The Agentic Engineer Weekly, Issue 03: The week tokens became the news

Microsoft pulled Claude Code from its own engineers. GitHub Copilot moved to token billing and devs revolted. Anthropic crossed a $965B valuation. The cost-per-task era is here. Issue 03 of The Agentic Engineer Weekly.
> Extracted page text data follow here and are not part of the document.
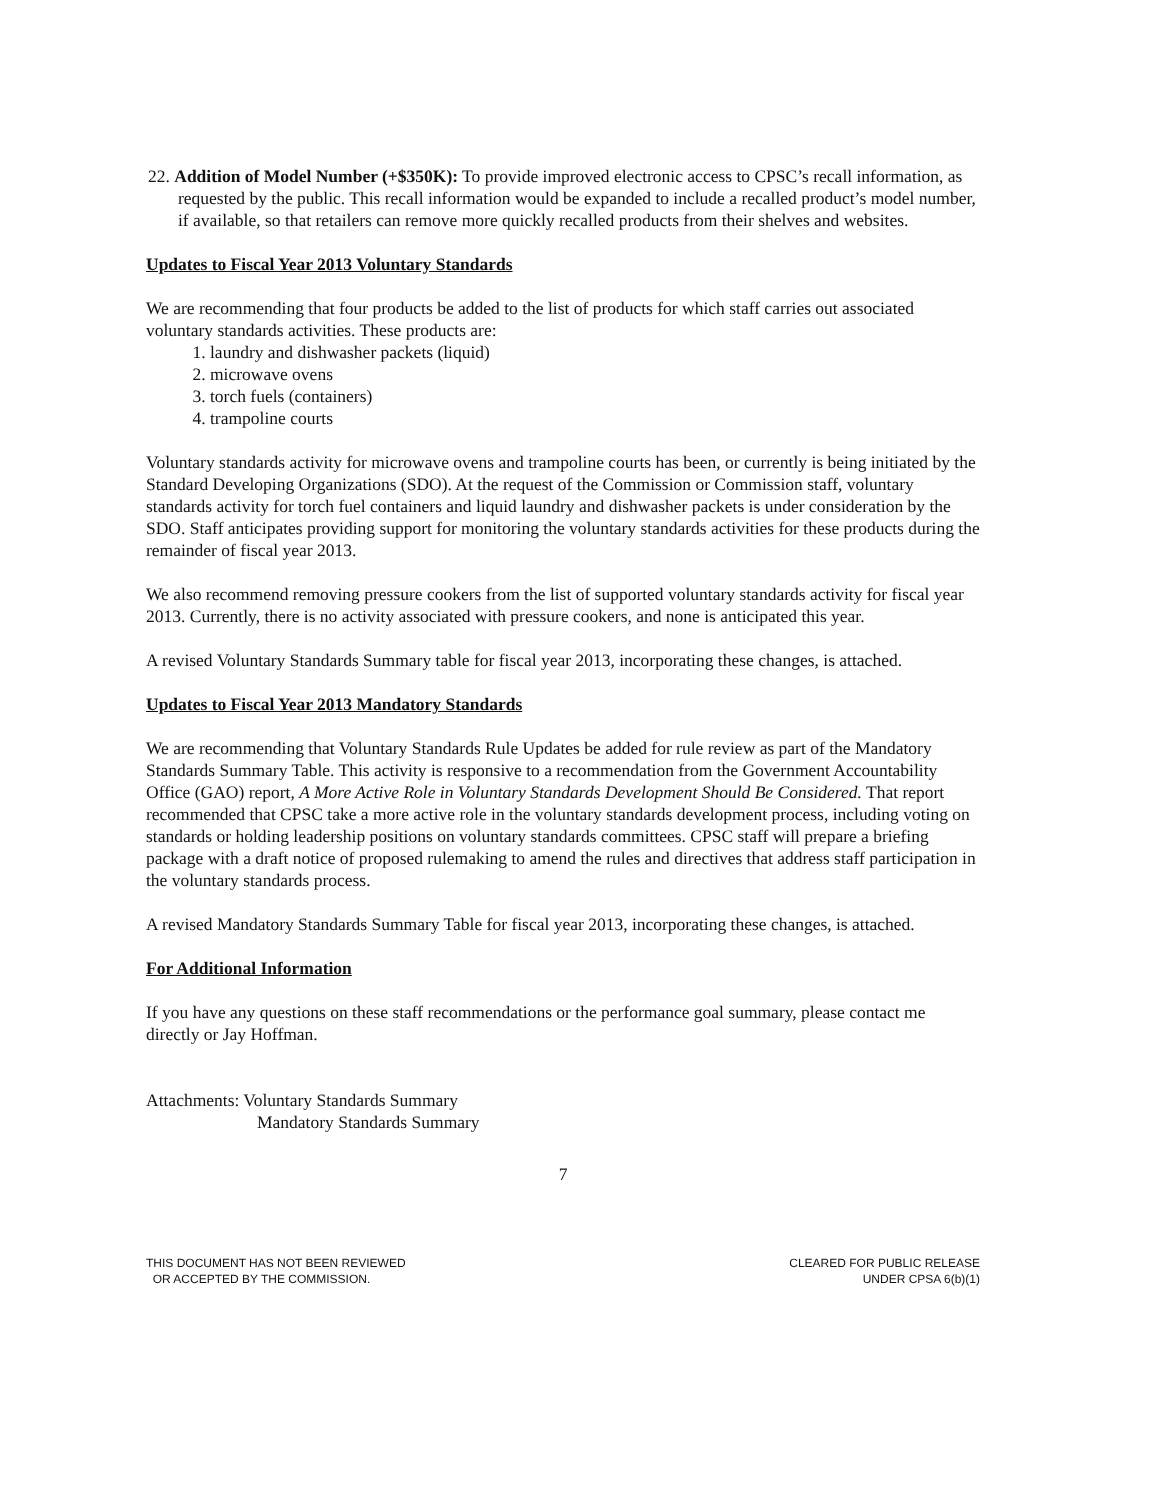22. Addition of Model Number (+$350K): To provide improved electronic access to CPSC’s recall information, as requested by the public. This recall information would be expanded to include a recalled product’s model number, if available, so that retailers can remove more quickly recalled products from their shelves and websites.
Updates to Fiscal Year 2013 Voluntary Standards
We are recommending that four products be added to the list of products for which staff carries out associated voluntary standards activities. These products are:
1. laundry and dishwasher packets (liquid)
2. microwave ovens
3. torch fuels (containers)
4. trampoline courts
Voluntary standards activity for microwave ovens and trampoline courts has been, or currently is being initiated by the Standard Developing Organizations (SDO). At the request of the Commission or Commission staff, voluntary standards activity for torch fuel containers and liquid laundry and dishwasher packets is under consideration by the SDO. Staff anticipates providing support for monitoring the voluntary standards activities for these products during the remainder of fiscal year 2013.
We also recommend removing pressure cookers from the list of supported voluntary standards activity for fiscal year 2013. Currently, there is no activity associated with pressure cookers, and none is anticipated this year.
A revised Voluntary Standards Summary table for fiscal year 2013, incorporating these changes, is attached.
Updates to Fiscal Year 2013 Mandatory Standards
We are recommending that Voluntary Standards Rule Updates be added for rule review as part of the Mandatory Standards Summary Table. This activity is responsive to a recommendation from the Government Accountability Office (GAO) report, A More Active Role in Voluntary Standards Development Should Be Considered. That report recommended that CPSC take a more active role in the voluntary standards development process, including voting on standards or holding leadership positions on voluntary standards committees. CPSC staff will prepare a briefing package with a draft notice of proposed rulemaking to amend the rules and directives that address staff participation in the voluntary standards process.
A revised Mandatory Standards Summary Table for fiscal year 2013, incorporating these changes, is attached.
For Additional Information
If you have any questions on these staff recommendations or the performance goal summary, please contact me directly or Jay Hoffman.
Attachments: Voluntary Standards Summary
Mandatory Standards Summary
7
THIS DOCUMENT HAS NOT BEEN REVIEWED
OR ACCEPTED BY THE COMMISSION.
CLEARED FOR PUBLIC RELEASE
UNDER CPSA 6(b)(1)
Published on May 31, 2026·12 min read·2485 words

agentic-engineeringweekly-edit

Issue 03 cover, branded coral and near-black editorial illustration for The Agentic Engineer Weekly. — Issue 03: The week tokens became the news

The week tokens became the news

For a full year the framing was “agents are cheaper than humans.” This week that framing took its first sustained beating. Microsoft pulled most of its internal Claude Code licenses and pushed engineers to GitHub Copilot CLI. Uber’s COO said on the record that AI spend is getting harder to justify. GitHub Copilot switched to token-based billing and developers revolted. The Wall Street Journal reported corporate America is rationing AI. CNBC ran a segment literally titled “Tokens or Humans?” In the middle of all that, Anthropic closed a $65B Series H at a $965B valuation, passed OpenAI as the most valuable AI startup, and shipped Claude Opus 4.8 with dynamic workflows that fan out hundreds of parallel subagents. The contrast tells you everything: bills are going up, the lab winning is also the most expensive one, and the open-weight tier is closing the gap fast enough that “cheapest competent loop” is now an engineering metric.

The week in five bullets

The AI cost reckoning went mainstream. Microsoft canceled most internal Claude Code licenses (full Copilot CLI migration by June 30), GitHub Copilot moved to token billing and devs called it “a joke,” WSJ confirmed companies are rationing AI.
Anthropic raised $65B at $965B, passed OpenAI as the most valuable AI startup, and shipped Opus 4.8 with dynamic workflows that orchestrate hundreds of background subagents from one Claude Code session.
The open-weight tier closed in. Qwen 3.6 35B-A3B ran at 125 tok/s on two RTX 4060 Ti cards. DeepSeek V4 crossed 80% on SWE-bench Verified. Gemma 4 went Apache 2.0. Cursor’s Composer 2.5 benchmarks near Opus at a fraction of the cost.
Agentic enterprise revenue stopped being a slide and became a line item. Salesforce: $1.2B Agentforce ARR up 205%. Cognition: $1B+ raise at $26B, $492M ARR. Robinhood let AI agents trade real stocks via MCP. Snowflake committed $6B to AWS.
“MCP is dead?” topped HN at 383 points the same week the ecosystem crossed 14,000 servers, governance moved under the Linux Foundation, and Anthropic shipped MCP tunnels plus self-hosted sandboxes.

Top of mind

The AI cost reckoning goes public, and Microsoft is the bellwether

This was the story under every other story this week, so it goes first. Per Fortune, The Verge, and Windows Central, Microsoft is canceling thousands of internal Claude Code licenses about six months after rolling them out, with full migration to GitHub Copilot CLI by June 30. The trigger is not capability, it is unit economics. Heavy internal users were running $500 to $2,000 per month in API spend; a single r/ClaudeAI engineer burned 62M Opus tokens in a day. Uber’s CTO said in April that the company torched its entire 2026 AI coding-tools budget in four months, and this week the COO went further: AI spend is “harder to justify” because there is no measurable link between the bill and shipped value. First time a major operator has said that out loud.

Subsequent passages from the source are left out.